King Philippe of Belgium Meets with Jewish Community Leaders and Vows Support
King Philippe Leopold Louis Marie of Belgium had his first meeting with rabbis and officials of the Belgian Jewish community at the Royal Palace of Laeken in Brussels on Tuesday. Antwerp Chief Rabbi David Moshe Lieberman and Brussels Chief Rabbi Albert Guigui met with the king, along with Julien Klener and Philippe Markiewicz, the outgoing president and new president of the Central Israelite Consistory of Belgium.
Also present were Raphael Werner and Eli Ringer of the Forum of Jewish Organizations (FJO) and Maurice Sosnowski, the outgoing president of the Coordinating Committee of Jewish Organizations of Belgium (CCJOB).
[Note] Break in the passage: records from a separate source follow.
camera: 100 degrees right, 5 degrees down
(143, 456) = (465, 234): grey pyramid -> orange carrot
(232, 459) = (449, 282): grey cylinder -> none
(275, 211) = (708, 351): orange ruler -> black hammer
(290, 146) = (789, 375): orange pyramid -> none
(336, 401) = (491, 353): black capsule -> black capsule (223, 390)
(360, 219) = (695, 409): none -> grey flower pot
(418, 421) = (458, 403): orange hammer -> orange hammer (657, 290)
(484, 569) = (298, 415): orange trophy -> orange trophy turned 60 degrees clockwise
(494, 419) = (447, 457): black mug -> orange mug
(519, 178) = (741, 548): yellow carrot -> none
This is the first meeting of this kind, though King Phillipe has made sympathetic gestures to the Belgian Jewish community in the past.
At the beginning of the meeting, Rabbi Guigu said the traditional blessing Jews recite upon seeing a non-Jewish king. The delegation told the king that they acknowledge and appreciate his calling for the meeting, and his declaration that he is unequivocally standing alongside the Jew’s of his country. They also expressed appreciation for the great efforts he is making to give a sense of security to the Belgian Jews.
The King informed them that only a month and a half previous to their meeting, he had specifically gone to view the Auschwitz extermination camp, in order to understand their feelings. He explained that his door would be open at any time to the community and he would always be ready to lend an ear to assist them.
During the conversation, the Prime Minister promised that the budget will include over 4.5 million Euros to increase security at Jewish areas, as well as protection against guns and bombs in all the synagogues in Antwerp, which would also include armored doors and windows.
It should be noted that last November, King Philippe visited the Jewish Museum in Brussels in a show of support for the Jewish community and the relatives of four people killed in a gun attack there in May. The king’s hour-long visit to the museum was a “clear signal to the Jewish Museum, to the victims of the May 24 attack and their relatives, and to the Belgian Jewish community as a whole,” a palace spokesman told AFP.